Macy’s retrospective study, which was recently awarded a $3,000 research grant from the American Association of Feline Practitioners (AAFP), aims to further document an association between vaccination and fibrosarcomas. He and his assistants, teaching hospital resident Dr Phil Bergman and veterinary pathologist Dr Barbara Powers, will examine inner-scapular fibrosarcomas removed from cats to see if there is any evidence of aluminum in the growths.
Aluminum in the form of the adjuvants aluminum hydroxide and aluminum phosphate have been identified in the Penn and Animal Reference Pathology Division studies as a possible reactant and cause of feline fibrosarcomas.
“My personal feeling is that it’s not just the aluminum hydroxide, but that anything irritating to the cat subcutaneously has the potential of creating fibrosarcomas,” Macy says. ”Maybe the aluminum hydroxide is the scapegoat, and other adjuvants could be just as carcinogenic.”
This is where Macy’s second prospective study will come into play. In this study, the three researchers plan to study widely-used killed feline vaccines and study post vaccination reactions histologically, scoring each local reaction that occurs.
“What we’re trying to do, recognizing that the various killed vaccines usually contain different types of adjuvants, is pinpoint which adjuvants are most likely to produce fibrosarcomas,” Macy says.
“We will see reactions of some sort and can evaluate the likelihood of that reaction turning into a fibrosarcoma,” he says.
Macy says this study is not aimed at hurting manufacturers of biologicals.
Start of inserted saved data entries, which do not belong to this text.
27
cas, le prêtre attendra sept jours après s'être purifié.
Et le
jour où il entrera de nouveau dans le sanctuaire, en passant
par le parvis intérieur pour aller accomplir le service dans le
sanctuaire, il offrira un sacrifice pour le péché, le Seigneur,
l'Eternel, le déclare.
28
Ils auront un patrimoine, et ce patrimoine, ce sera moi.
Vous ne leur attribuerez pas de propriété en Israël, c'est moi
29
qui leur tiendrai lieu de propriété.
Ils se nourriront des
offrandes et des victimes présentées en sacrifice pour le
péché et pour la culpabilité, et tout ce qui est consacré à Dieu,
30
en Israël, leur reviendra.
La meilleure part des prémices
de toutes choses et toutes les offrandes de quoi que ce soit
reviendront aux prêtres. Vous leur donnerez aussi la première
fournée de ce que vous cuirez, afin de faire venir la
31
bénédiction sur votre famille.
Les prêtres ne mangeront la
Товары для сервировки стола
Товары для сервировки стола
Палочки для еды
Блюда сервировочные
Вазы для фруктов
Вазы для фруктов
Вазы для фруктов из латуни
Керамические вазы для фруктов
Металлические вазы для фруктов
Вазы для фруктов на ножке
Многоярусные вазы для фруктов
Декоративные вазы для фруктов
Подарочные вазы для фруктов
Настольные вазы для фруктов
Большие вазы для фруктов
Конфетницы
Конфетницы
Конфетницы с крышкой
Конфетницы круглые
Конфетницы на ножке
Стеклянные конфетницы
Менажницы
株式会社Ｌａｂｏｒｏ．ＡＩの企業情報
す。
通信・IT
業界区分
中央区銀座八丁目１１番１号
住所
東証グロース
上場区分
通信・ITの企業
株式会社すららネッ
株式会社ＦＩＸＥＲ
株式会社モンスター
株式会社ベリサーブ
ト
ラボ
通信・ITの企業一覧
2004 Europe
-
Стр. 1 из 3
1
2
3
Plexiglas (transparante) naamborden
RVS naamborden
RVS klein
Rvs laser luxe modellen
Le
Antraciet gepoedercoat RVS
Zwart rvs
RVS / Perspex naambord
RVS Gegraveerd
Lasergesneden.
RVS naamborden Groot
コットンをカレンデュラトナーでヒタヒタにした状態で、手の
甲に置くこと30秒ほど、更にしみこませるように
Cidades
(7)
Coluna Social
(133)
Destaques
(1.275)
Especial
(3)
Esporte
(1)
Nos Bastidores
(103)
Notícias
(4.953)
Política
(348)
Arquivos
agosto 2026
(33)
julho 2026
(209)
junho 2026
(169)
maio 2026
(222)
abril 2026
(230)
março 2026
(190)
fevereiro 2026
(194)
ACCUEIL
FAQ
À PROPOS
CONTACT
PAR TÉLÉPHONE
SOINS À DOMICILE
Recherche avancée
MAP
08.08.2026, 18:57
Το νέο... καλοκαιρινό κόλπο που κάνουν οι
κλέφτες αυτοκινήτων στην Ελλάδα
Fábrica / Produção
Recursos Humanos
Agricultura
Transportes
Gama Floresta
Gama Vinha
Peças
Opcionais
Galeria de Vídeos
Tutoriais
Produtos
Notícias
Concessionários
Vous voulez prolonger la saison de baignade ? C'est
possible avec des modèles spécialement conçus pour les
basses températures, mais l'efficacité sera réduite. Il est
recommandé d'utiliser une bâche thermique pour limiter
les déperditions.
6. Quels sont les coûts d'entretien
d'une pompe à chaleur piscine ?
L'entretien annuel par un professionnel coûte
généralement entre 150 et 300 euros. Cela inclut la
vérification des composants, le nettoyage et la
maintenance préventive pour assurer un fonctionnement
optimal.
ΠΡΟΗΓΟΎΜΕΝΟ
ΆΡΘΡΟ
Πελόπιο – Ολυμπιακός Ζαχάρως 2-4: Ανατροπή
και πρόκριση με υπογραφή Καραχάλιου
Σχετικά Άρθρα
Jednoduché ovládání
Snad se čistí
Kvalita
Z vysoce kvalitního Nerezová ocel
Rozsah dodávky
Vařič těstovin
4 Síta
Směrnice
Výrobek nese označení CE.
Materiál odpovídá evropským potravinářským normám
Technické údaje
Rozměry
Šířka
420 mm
What he is hoping the study will do is to give insight into which existing vaccine products are most reactive and which are least reactive, as well as a possible change in vaccination sites.
”I’m looking to find the vaccines that are least likely to produce a reaction in the animals,” Macy says. “It may also lead to recommending a vaccine in the leg, for example, that could possibly be amputated if a fibrosarcoma develops. The problem with fibrosarcomas in the inner-scapular space is that they are virtually incurable. You can’t amputate.”
Pat McKay: It boggles the mind to even consider continuing vaccinations and giving them in an area of the body just because that part can be amputated. The logical answer would be to stop vaccinating.
DVM News magazine article continued: Macy’s studies have produced excitement in the feline veterinary community, says Dr Jay Luger, chairman of the AAFP research grant selection committee.
“We have been seeing this tumor for a long time,” Luger says. “It used to be relatively infrequent, but we’re seeing an increase. There’s a lot of controversy about this. It’s a hot topic.” While Macy says he doesn’t want to add fuel to the controversy’s fire, he does want to pave the way for a healthy solution to the increase of fibrosarcomas.
He says his hypothesis is that anything causing a reaction in the subcutaneous tissues has the potential of causing these fibrosarcomas in cats. The goal for all involved, he says, should be to produce vaccines that are least irritating to these tissues and less lethal to the animals.
“The vaccine-induced ones look relatively malignant histologically and are usually quite locally invasive, Macy says. ”It’s not something you would want to have on your cat.”
Pat McKay: Macy says it all in his last line.